Dialog umarł, miłość umarła, widzę ciemność… Mieliśmy żyć długo i szczęśliwie… I co teraz? “Choćbym przechodził ciemną doliną, zła się nie ulęknę, bo Ty jesteś ze mną…” Przychodzą mi do głowy słowa psalmu. Jezu, ratuj moje małżeństwo!
- Jak mogę trwać w miłości Bożej?
- Jak na co dzień pielęgnuję naszą wierność?
STACJA XIII
Jezus zdjęty z krzyża.
Twoje umęczone ciało, Jezu, uwolniło się od belki. Złożono je w ramiona Matki. Co w tamtej chwili czułaś, Maryjo? Kiedy w Nazarecie mówiłaś swoje TAK dla Bożego planu zbawienia, nie wiedziałaś, co Cię czeka. Że ciało, które wyszło żywe z Twego łona, wróci do ciebie martwe, umęczone za grzechy świata. Za moje grzechy…
Nasz umęczony dialog również mogę powierzyć Tobie, Maryjo. Kiedy już nie mam nadziei na lepsze, kiedy na nic nie mam siły, mogę oddać się Tobie pod opiekę. Ufam, że zaopiekujesz się mną, naszym małżeństwem jak ciałem Twojego umarłego Syna. Albo chociaż tak, jak na weselu w Kanie. Matko, nie mamy już wina….
- W jakich naszych problemach potrzebuję pomocy, którą może dać Maryja, jaką dała w Kanie Galilejskiej?

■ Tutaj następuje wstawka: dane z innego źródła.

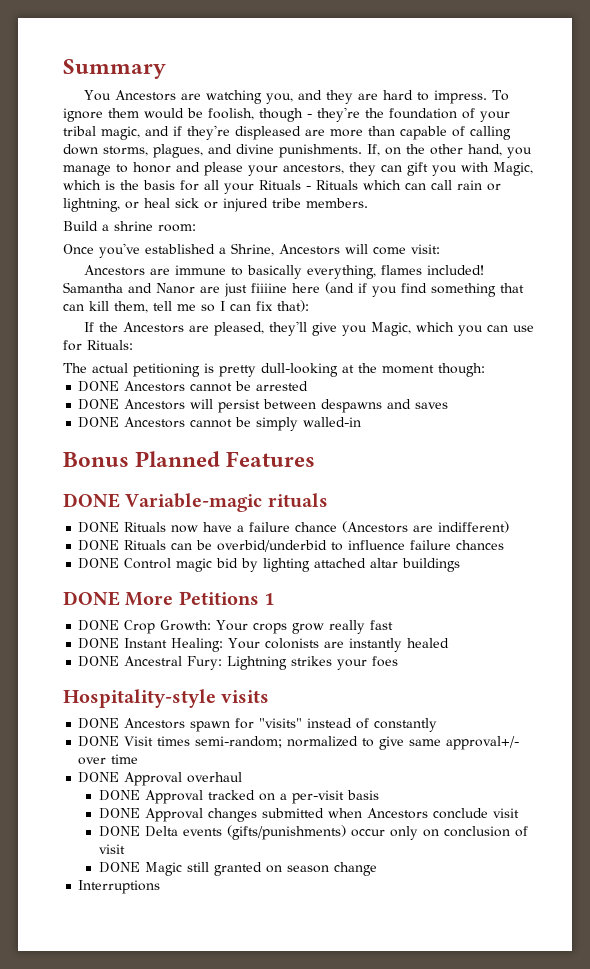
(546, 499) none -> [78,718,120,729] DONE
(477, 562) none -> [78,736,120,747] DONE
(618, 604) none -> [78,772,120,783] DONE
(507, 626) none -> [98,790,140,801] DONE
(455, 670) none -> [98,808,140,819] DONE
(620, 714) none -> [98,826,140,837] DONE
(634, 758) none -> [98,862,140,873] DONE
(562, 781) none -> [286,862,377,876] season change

- Co czuję na myśl o tym, że mogę trzymać w rękach życie i umieranie współmałżonka?
STACJA XIV
Jezus złożony do grobu.
Może się wydawać, że to już koniec: ciało pogrzebane, kamień zasunięty, straż postawiona. Nic więcej się nie wydarzy… Ale jest jeszcze poranek zmartwychwstania. Jezus oddał za nas, za mnie, swoje ziemskie życie. Ale przecież Ojciec, Syn i Duch Św. to jedność. A Bóg-Miłość jest wieczny i wszechmogący. Miłość jest wszechmogąca: wskrzesza umarłych.
Może się wydawać, że to już koniec. Dialog pogrzebany, w perspektywie – rozwód, plan, jak podzielimy majątek… Ale są jeszcze rekolekcje, warsztaty, sakramenty, przez które działa Bóg. On może wskrzesić naszą miłość, reanimować dialog, odbudować relacje.
Kto chce zachować swoje życie, straci je. A kto zechce stracić życie dla drugiego, zachowa je.
Jeśli ziarno wpadłszy w glebę nie obumrze, nie przyniesie owocu. Każdy kryzys może stać się szansą na rozwój i drogą do świętości.
- Jak na co dzień odkrywam ziarna zmartwychwstania miłości?
- Co jest moim umieraniem dla siebie?